Output all of the records exactly, word for word.

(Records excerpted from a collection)
____

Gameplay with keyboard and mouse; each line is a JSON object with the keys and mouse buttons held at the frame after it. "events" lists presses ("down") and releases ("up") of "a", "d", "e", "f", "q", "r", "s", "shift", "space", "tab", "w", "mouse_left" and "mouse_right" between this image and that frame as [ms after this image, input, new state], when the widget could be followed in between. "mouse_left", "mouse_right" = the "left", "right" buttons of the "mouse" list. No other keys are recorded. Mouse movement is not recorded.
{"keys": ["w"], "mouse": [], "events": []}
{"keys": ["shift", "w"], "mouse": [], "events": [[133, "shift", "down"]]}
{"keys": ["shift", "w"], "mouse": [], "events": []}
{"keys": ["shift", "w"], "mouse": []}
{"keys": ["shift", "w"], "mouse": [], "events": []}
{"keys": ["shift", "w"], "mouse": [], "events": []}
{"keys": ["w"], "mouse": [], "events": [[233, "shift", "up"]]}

____

**Completed task:**
Gameplay with keyboard and mouse; each line is a JSON object with the keys and mouse buttons held at the frame after it. "events" lists presses ("down") and releases ("up") of "a", "d", "e", "f", "q", "r", "s", "shift", "space", "tab", "w", "mouse_left" and "mouse_right" between this image and that frame as [ms after this image, input, new state], when the widget could be followed in between. "mouse_left", "mouse_right" = the "left", "right" buttons of the "mouse" list. No other keys are recorded. Mouse movement is not recorded.
{"keys": ["w"], "mouse": [], "events": []}
{"keys": ["shift", "w"], "mouse": [], "events": [[133, "shift", "down"]]}
{"keys": ["shift", "w"], "mouse": [], "events": []}
{"keys": ["shift", "w"], "mouse": []}
{"keys": ["shift", "w"], "mouse": [], "events": []}
{"keys": ["shift", "w"], "mouse": [], "events": []}
{"keys": ["w"], "mouse": [], "events": [[233, "shift", "up"]]}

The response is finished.